In other words, for reasons he has briefly sketched out, Mitchell has decided that the name YHWH shouldn't appear anywhere in Genesis, and he has then bent over backwards to prune text-critical data in such a way as to make it appear that there is more support for his theory in the ancient witnesses than there really is.
But there is still more background here that Mitchell is not mentioning. In Exodus 3:16, God reveals something about the meaning of the name YHWH to Moses, and slightly later, in Exodus 6:2-3, God says the following (NHEB):
I am the LORD. And I appeared to Abraham, to Isaac, and to Jacob as El Shaddai, but I did not make myself known to them by my name 'the LORD.'
One possible reading of this is that the name "YHWH" was first introduced by Moses, and that it was not known before. The major problem with this view is that the name YHWH is used many, many times before Exodus.

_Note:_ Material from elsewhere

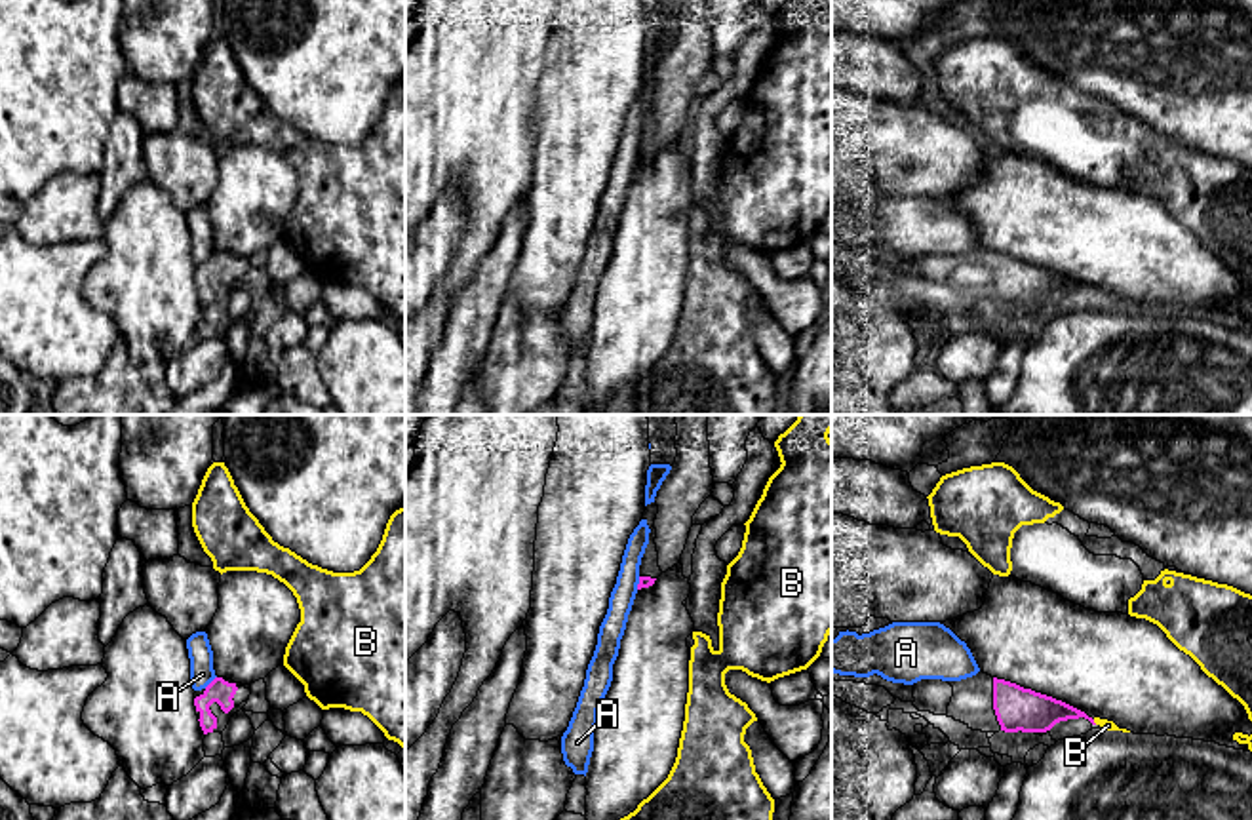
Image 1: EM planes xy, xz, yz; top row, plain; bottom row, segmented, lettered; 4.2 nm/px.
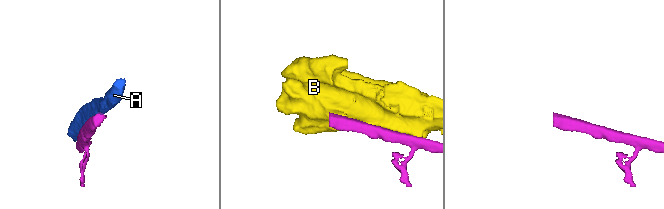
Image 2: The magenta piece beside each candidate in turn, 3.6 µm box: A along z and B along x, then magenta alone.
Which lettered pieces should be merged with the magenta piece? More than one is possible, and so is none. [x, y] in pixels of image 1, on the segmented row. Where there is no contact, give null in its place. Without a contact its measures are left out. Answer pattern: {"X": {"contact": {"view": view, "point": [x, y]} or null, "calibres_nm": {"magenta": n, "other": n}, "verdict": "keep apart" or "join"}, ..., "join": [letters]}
{"A": {"contact": {"view": "xy", "point": [212, 682]}, "calibres_nm": {"magenta": 100, "other": 100}, "verdict": "keep apart"}, "B": {"contact": {"view": "yz", "point": [1093, 722]}, "calibres_nm": {"magenta": 170, "other": 50}, "verdict": "keep apart"}, "join": []}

Indeed, it appears in over 100 verses in Genesis.
What's more, the name YHWH appears in runs -- there'll be runs of text that read "Elohim", and runs that read "YHWH", and sometimes stories get retold in such a way that biblical scholars have concluded that Genesis was stitched together from multiple sources. The whole thing is something of an inconvenient mess for some types of very conservative readings.
And Wayne Mitchell has come up with a method of stacking up text-critical data selectively in such a way as to give the impression that the name "LORD" does not in fact appear over and over in Genesis.
This is not a person you can trust. What Wayne is doing is not textual criticism in the ordinary sense of the term -- it's whitewashing.